ЧТО ТРЕБУЕТСЯ:
Продолжите очерк памяти Александра Кабакова, начав сразу после его последнего предложения.

:: ЦИТИРУЕМЫЙ ТЕКСТ

В пасхальную ночь умер писатель Александр Кабаков. Люди верующие видят в такой смерти особую отмеченность. Праведность — слишком громкое слово (а он не любил громких слов). Скажу в другом регистре: считается, что в эти дни умирают люди, прожившие достойную жизнь.
Он был человеком верующим. И если ему, умирающему, было дано осознавать свой уход, я думаю, эта мысль его укрепила. В современных условиях трудно говорить о праведничестве так, как это понималось в прежние времена. Но, может быть, достоинство и является сейчас одной из форм праведничества.
Он был из тех людей, само существование которых вселяет уверенность и надежду на благоприятный исход — в любом деле. «Всё поправимо», — как бы говорил он всем своим видом. «Всё поправимо», — повторял я название его романа в минуту трудностей. Убежденность в том, что это так, в меня вселяло авторство этих слов.
С Александром Кабаковым я познакомился лет десять назад — если не ошибаюсь, на франкфуртской книжной ярмарке. После суетного выставочного дня мы вечером пили виски и говорили о литературе. Потом мы беседовали с ним не раз, и сейчас, когда я попытался разделить наше общение на встречи и темы, у меня ничего не получилось. Это была одна длинная беседа, которая продолжалась и в отсутствие собеседника. При встречах она возобновлялась, и инерция этих встреч толкала нашу беседу вперед. Это было общение, как сказал бы Окуджава, «возвышенной пробы», не сводившееся к словам и темам.
Темы, конечно, были. Например, вопрос о главном хите. Таковым у Кабакова был роман «Невозвращенец». Его огорчало, что эта книга затмила всё остальное, написанное им. На самом деле — не затмила. До конца жизни он продолжал писать совершенно разные, но в равной степени прекрасные вещи. Последняя его книга вышла в Редакции Елены Шубиной в марте — «Бульварный роман и другие московские сказки». Он успел подержать ее в руках.
По моей просьбе он однажды подготовил для пушкинодомского альманаха «Текст и традиция» эссе о «Невозвращенце», которое начиналось очень хорошо: «Я не проснулся знаменитым. Я уснул знаменитым в одно июльское воскресенье (точнее не помню) 1989 года». Речь шла о звонке Юлиана Панича, просившего разрешения на радиотрансляцию спектакля по роману «Невозвращенец». Вероятно, уснуть знаменитым, с точки зрения промоушена, — акция более надежная, чем проснуться: с тех пор популярность «Невозвращенца» зашкаливала. Так, по приезде в Париж Александра Абрамовича встретил его портрет на билбордах: рекламировался журнал Paris Match c его фотографией на обложке.
Если искать какую-то доминанту, зацепившись за которую можно было бы дать сколько-нибудь похожий его портрет, то это был бы, несомненно, стиль. Стиль не является чем-то поверхностным, это не наклейка на крышке чемодана. Стиль — это организация содержания. Если угодно — содержание в самом тонком своем выражении. Стиль Кабакова был безупречен — как в его книгах, так и в жизни.

::::
:: ИСХОДНЫЕ ДАННЫЕ

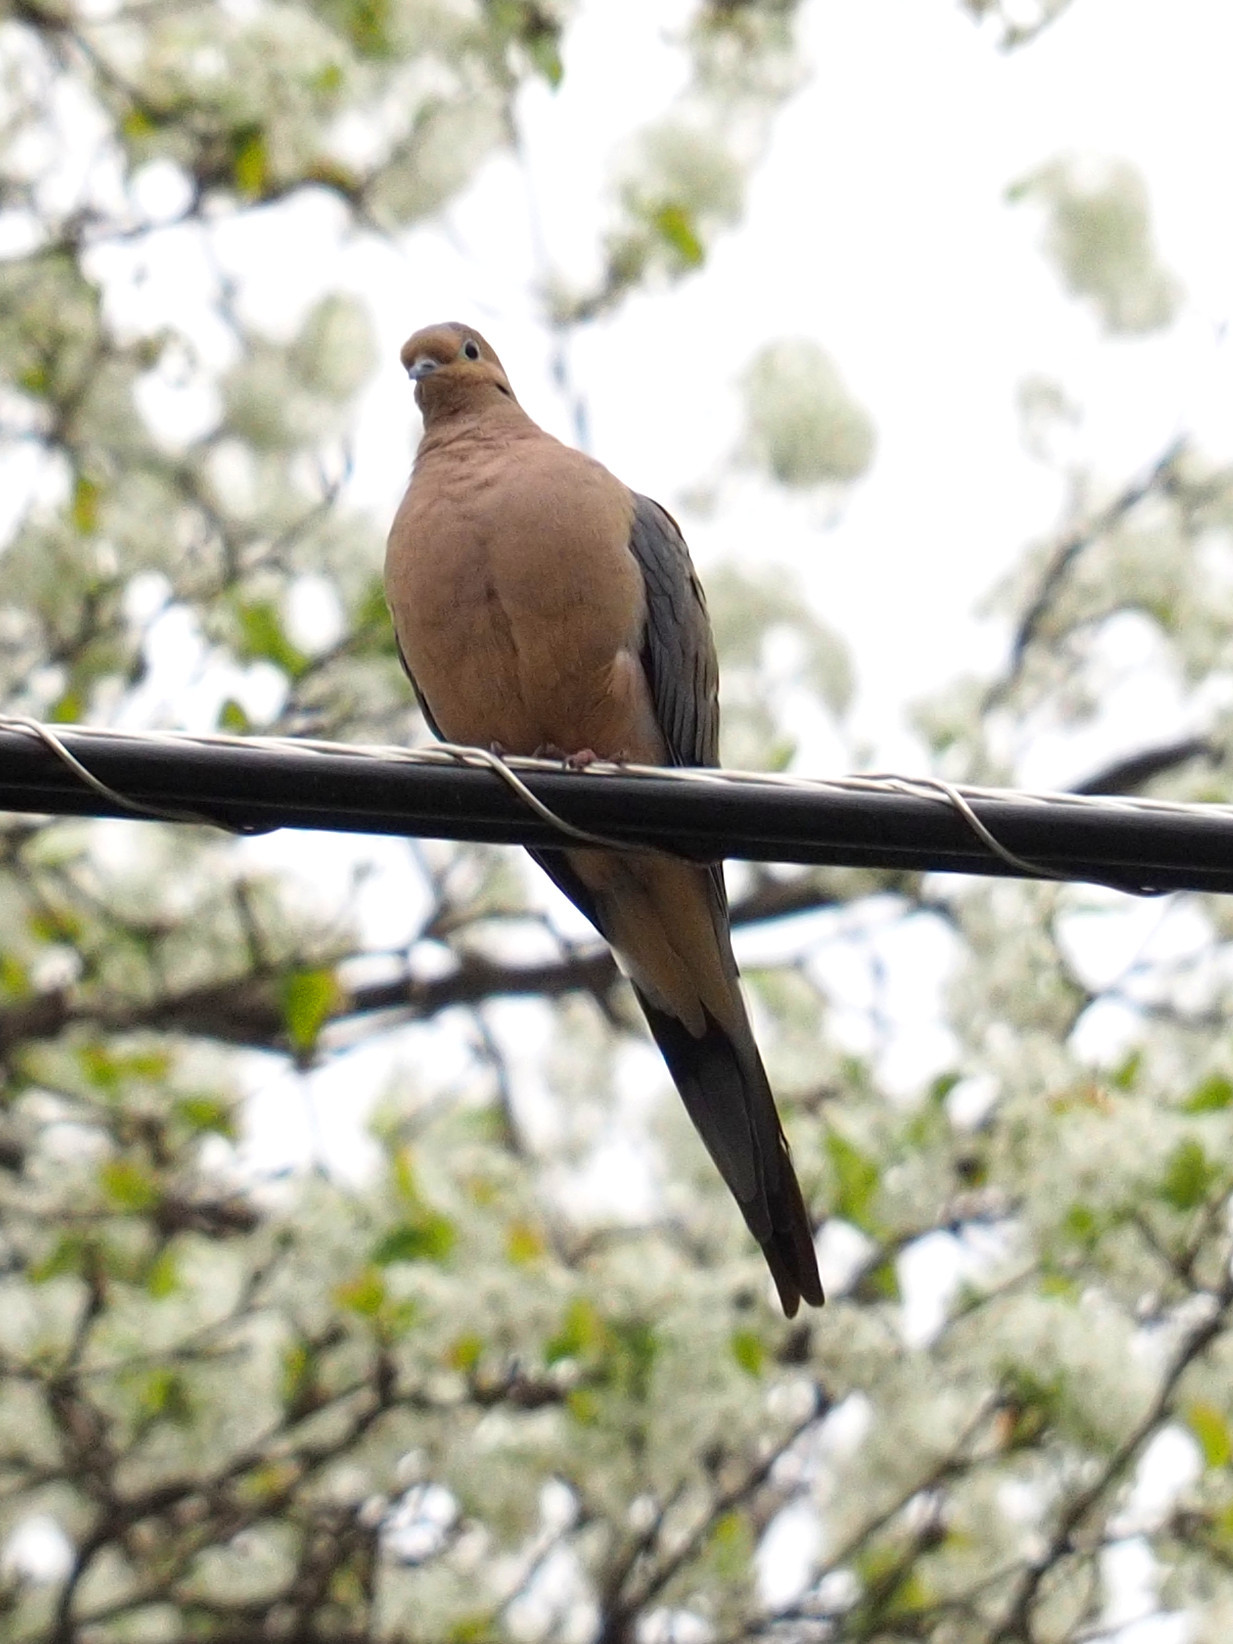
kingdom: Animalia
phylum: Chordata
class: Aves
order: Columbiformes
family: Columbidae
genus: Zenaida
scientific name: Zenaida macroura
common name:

::::

ГОТОВОЕ РЕШЕНИЕ:
Свой стиль имеет порядочность, которая совсем не обязательно проявляется в патетических высказываниях или усталом, по-киношному протяжном взгляде на собеседника. У Александра Абрамовича она подчас выражалась в том, что я про себя называл высоким брюзжанием. Это было брюзжание высшего качества, потому что такого рода высказывания лишены пафоса.
Так, например, выражалась его беззаветная любовь к русскому языку, который он всеми силами пытался защитить от порчи. Время от времени Кабаков делился со мной примерами варварского словоупотребления. Интонации, в которых он цитировал очередную «находку», были убийственны. «Ну как можно так писать?» — спрашивал он после всякой цитаты.
Надо сказать, что отторжение у него вызывали даже вещи, казавшиеся мне безобидными. Так, он не выносил выражение «я вас услышал». «Это значит, — пояснял он, — что человек ничего не услышал. Ни-че-го». Предметом пламенной его нелюбви стала популярная сегодня концовка выступлений: «Ну, как-то так…». Она казалась ему чем-то вроде бахромы на брюках, проявлением небрежности и закомплексованности. Борясь за чистоту языка, мы с ним придумали даже рубрику для альманаха Пушкинского Дома. Она должна была называться «Слова, запрещенные к употреблению Александром Кабаковым». Увы, этим планам не суждено было осуществиться.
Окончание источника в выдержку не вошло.